UPDATE: Elon Musk has unveiled the price of Tesla’s ‘Powerwall’ consumer product will be USD$3,500, significantly below expectations.
By Jason Deign
Tesla Motors shares were changing hands for mind-boggling amounts ahead of a likely energy storage announcement as Energy Storage Report went to press this week.
The electric vehicle maker’s stock, which was given junk-bond rating less than a year ago, closed at just over USD$230 a share yesterday after having peaked at $237.06 on Monday.
Tesla’s valuation soared at the beginning of the week after Deutsche Bank issued a ‘buy’ recommendation relating to a battery storage announcement due tomorrow.
“Tesla’s announcement may be more significant than the market indicates,” said Deutsche Bank. “While stationary storage is still in its infancy, we believe that there are clear indications that significant growth lies ahead.”
There appears to be little doubt that tomorrow’s announcement, scheduled for 8pm, Pacific Standard Time, at Tesla’s design studios in Hawthorne, Los Angeles, will be fully focused on energy storage.
Information leaked already
Indeed, given the amount of information leaked already it might be difficult for Tesla’s effervescent boss, Elon Musk, to find much new to say.
Back in February he announced during an earnings call that: “We are going to unveil the Tesla home battery, the consumer battery that would be for use in people’s houses or businesses, fairly soon.”
And last month he Tweeted that tomorrow’s event would be to unveil a “major new Tesla product line – not a car.”
Finally, last week Bloomberg reported on an email to investors and analysts from Tesla’s head of investor relations, Jeffrey Evanson, confirming the announcement would relate to residential and ‘very large’ utility-scale batteries.
There is even a fairly good idea of what Tesla’s residential energy storage products will look like, thanks to press reports relating to SolarCity customers who have had early versions of the battery systems for the past year or so.
“An uninterruptible power supply”
According to information gleaned from investment analyst Trip Chowdhry in The Guardian, “the Tesla battery system is basically an uninterruptible power supply.”
The Guardian says the system is being offered in 10 and 15kWh configurations and costs about $13,000.

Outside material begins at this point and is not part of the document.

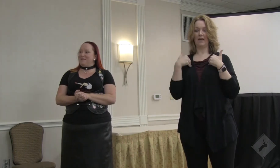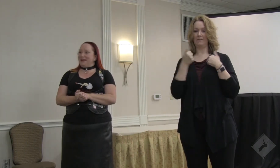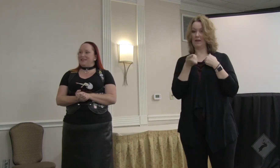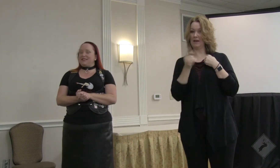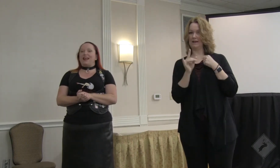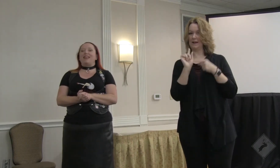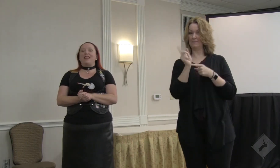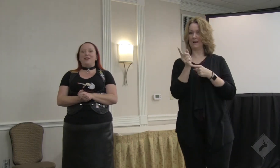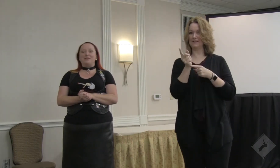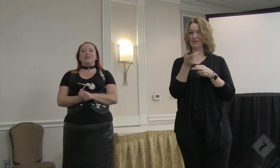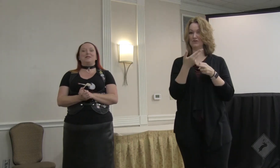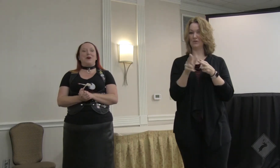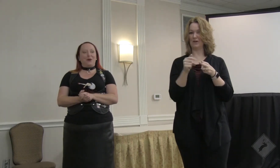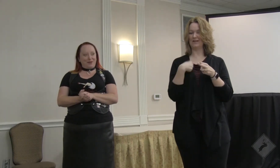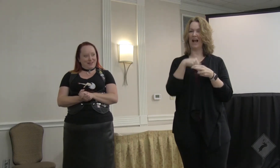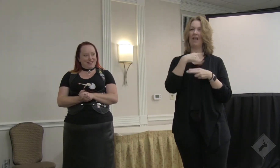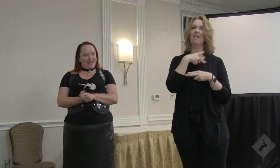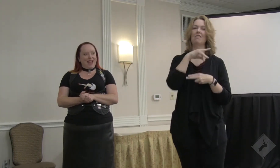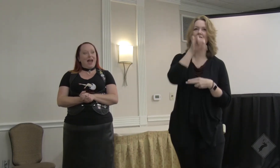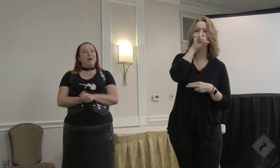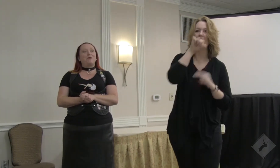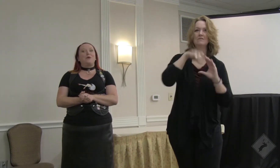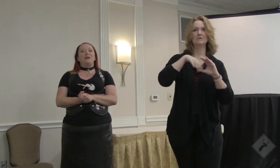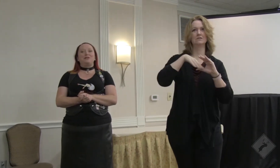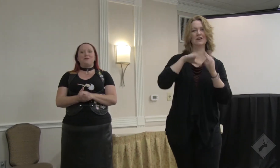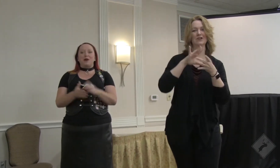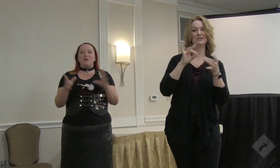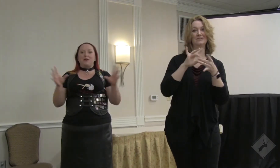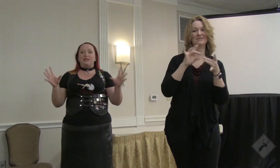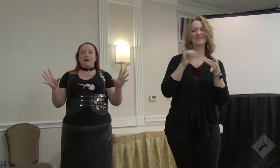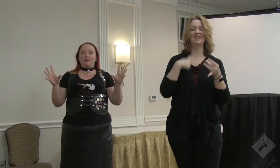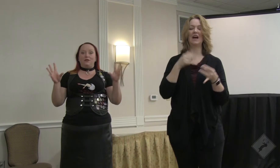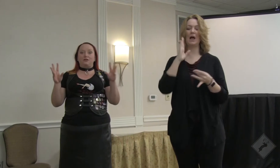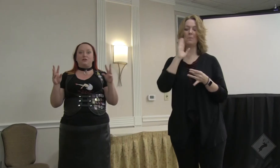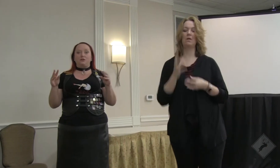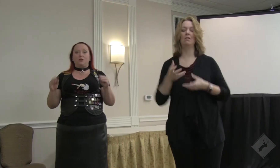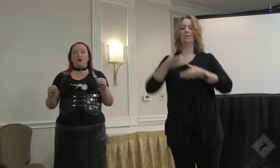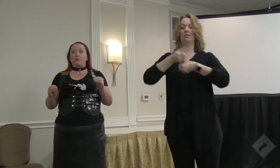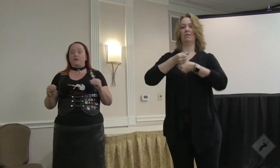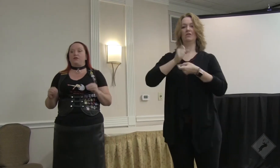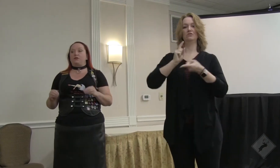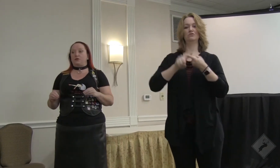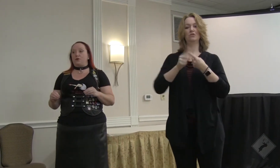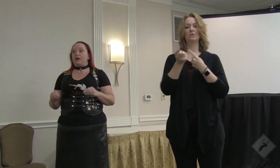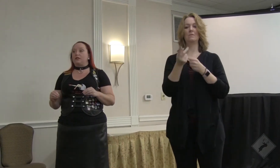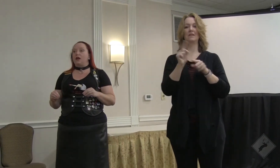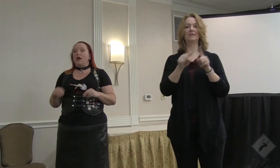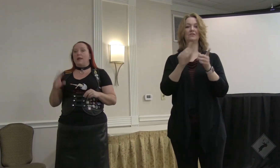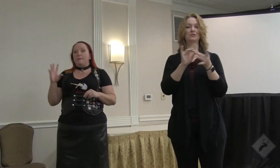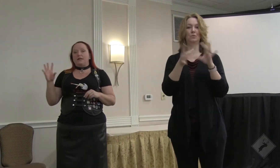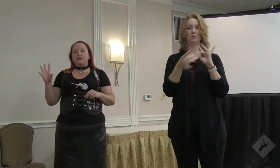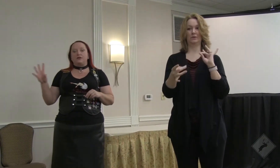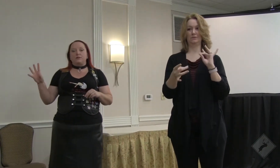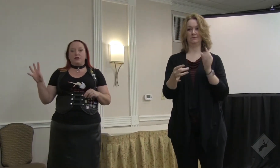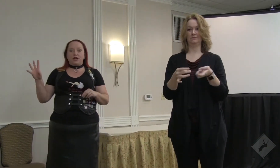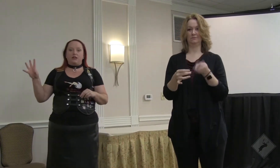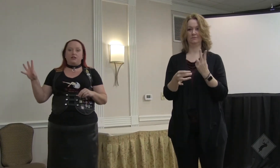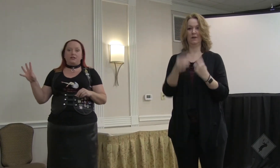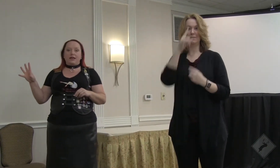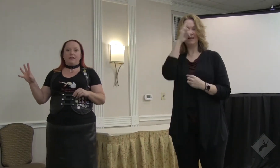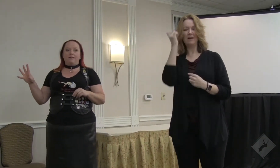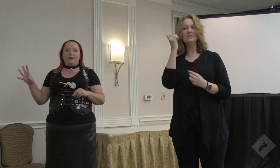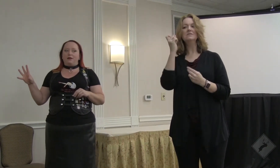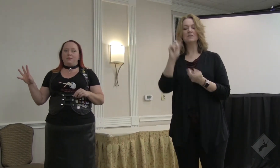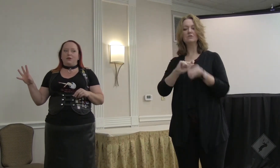18 minutes and I love to talk, I'm going to narrow it down to a couple of different stories. Because there's been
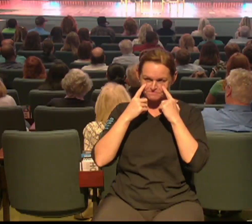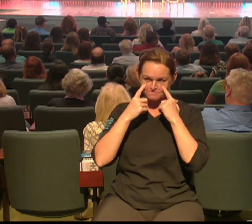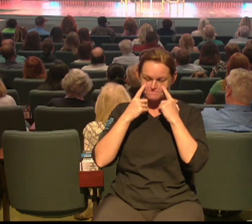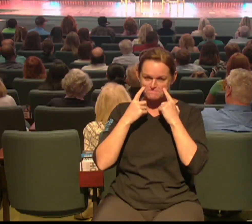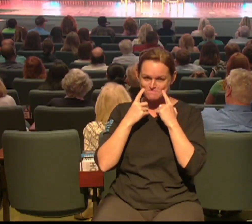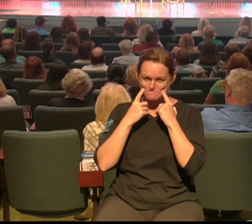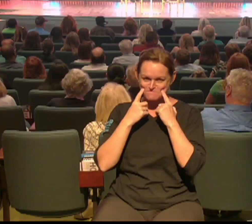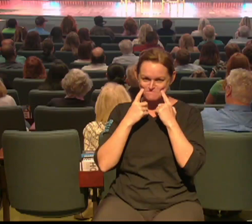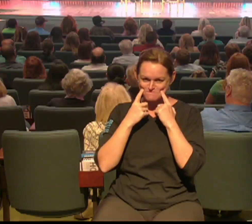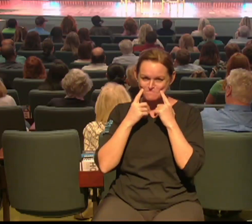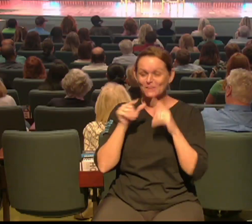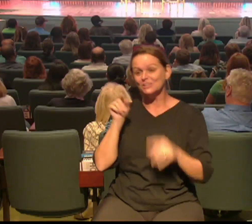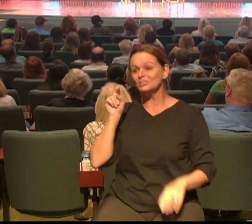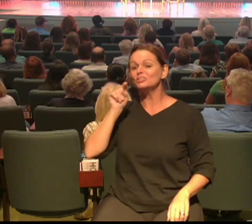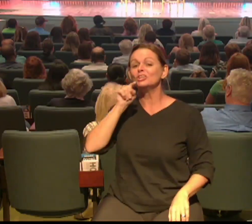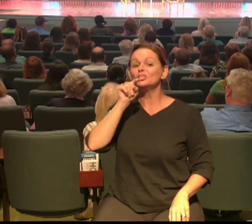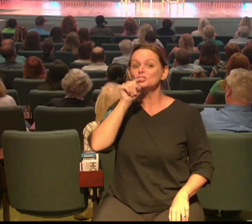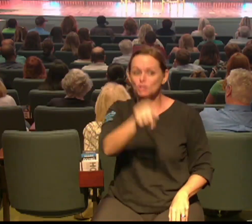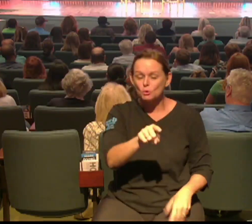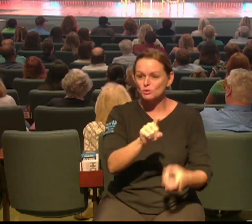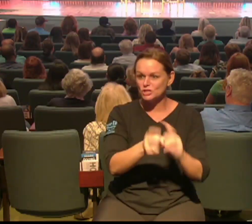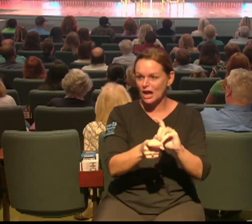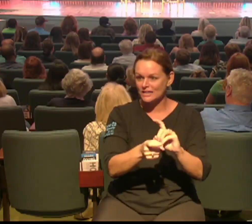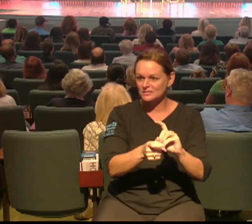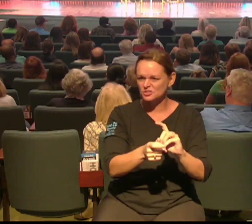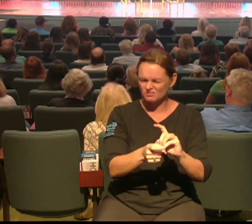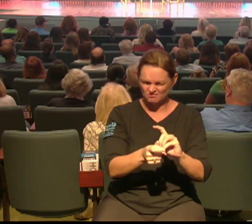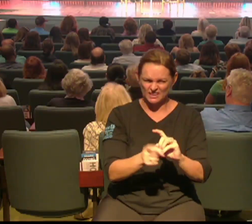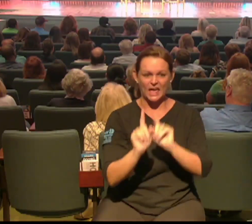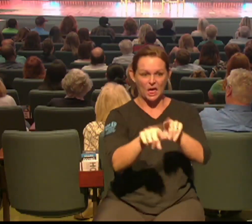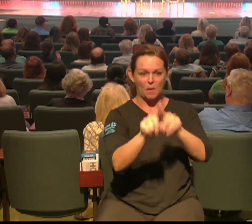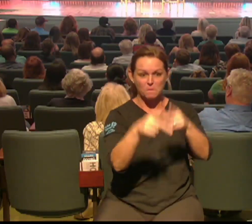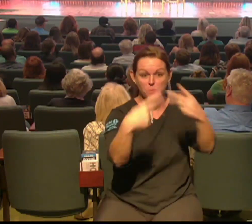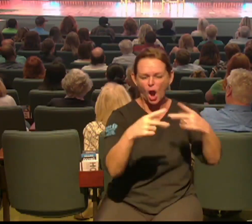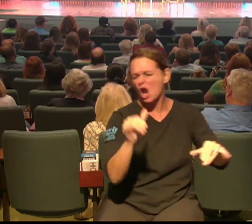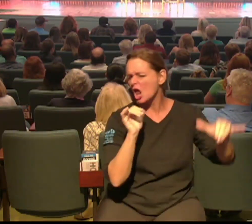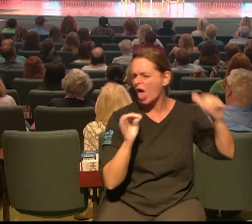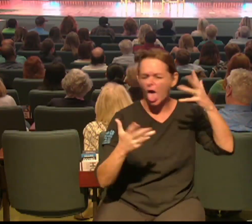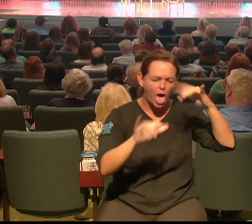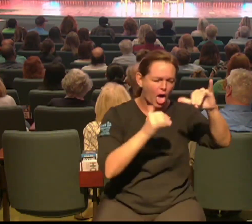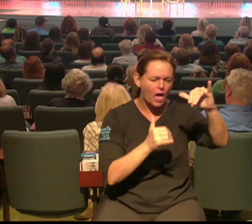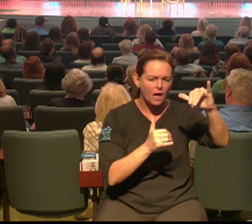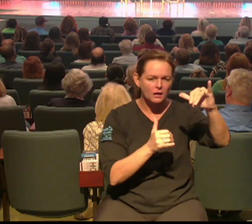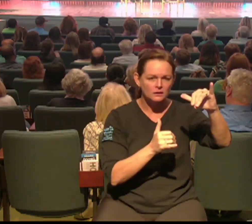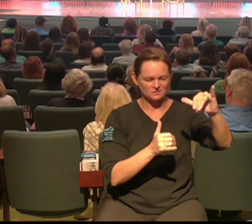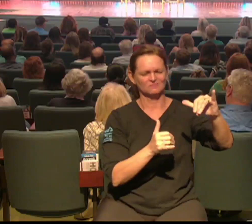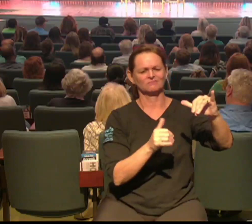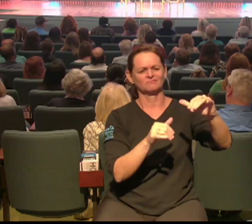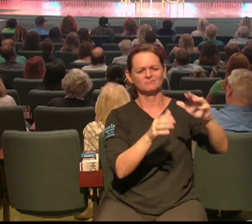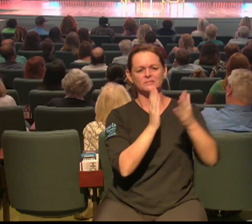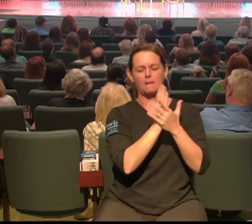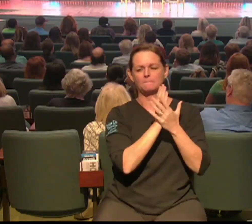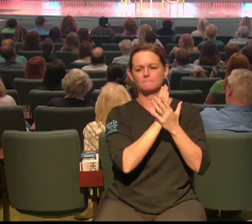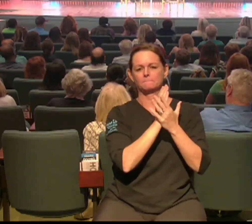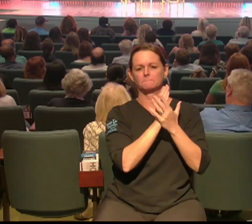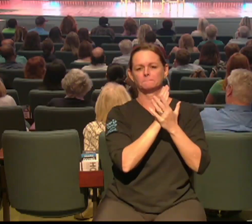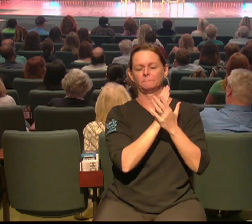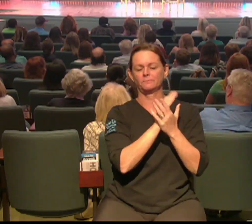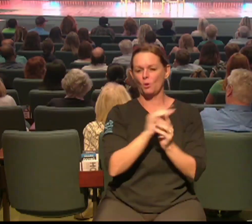You changed. You started going to different parties and I stopped having to cover for you. You changed in different ways too. You were happier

In California, though, the utility Pacific Gas & Electric will give users a 50% rebate, “presumably because it can be used to decrease load on the grid during peak use hours.”
Chowdhry revealed that Tesla’s business model is likely to be lease-based, with an initial payment of around $1,500 and then monthly payments of $15 for 10 years, after which the customer hands back the system.
The analyst said he believed there would be a niche for the product among homeowners with a keen need to keep the lights on in the event of a blackout.
A product you can’t live without
“If you feel naked when you leave your iPhone at home, this is a product you can’t live without,” he told The Guardian.
Tomorrow’s announcement comes as a number of potentially game-changing players are eyeing up the energy storage market.
Earlier this year, for example, it emerged that the tech giant Apple was considering thermal energy storage for wind power. Apple also faces legal action after poaching battery experts from A123 Systems.
To date, though, it is probably Tesla, with its Gigafactory manufacturing plans, which has led speculation around energy storage coming into the mainstream in the US.
And not just in residential energy storage, which most analysts believe could still take a few years to make real economic sense in markets such as California.
Last week, for instance, Bloomberg noted that Tesla had signed nearly half of the applications made under the California Self Generation Incentive Program (SGIP) for commercial-scale projects.
Batteries for commercial uses
“A review of California’s SGIP shows Tesla has ambitions to sell batteries for a range of commercial uses, from powering its factories to reducing electric bills at schools and wineries,” Bloomberg said.
“Tesla is on track to reap as much as $65m in SGIP rebates, which are designed to encourage investment in alternative energy.”
Notwithstanding the potential upside, however, some voices have expressed concern over the feeding frenzy around Tesla shares right now.
“Traders are getting charged up about Tesla’s prospects, but both the technicals and fundamentals may indicate the stock is close to reaching its top,” wrote CNBC producer Lawrence Lewitinn yesterday.
And one day trader consulted by Energy Storage Report said: “The shares are at $232 and in Q2, 2013, it was around $40. It doesn’t look good. They look pretty over-rated.”
Meanwhile Tesla’s reputation as a high-tech leader took a knock last weekend after its website and Twitter account were hacked, with the online criminals offering to give away free cars from the company.
Given the level of expectation surrounding tomorrow’s announcement, Musk may well have to come up with something just as spectacular simply to keep his business from going into meltdown.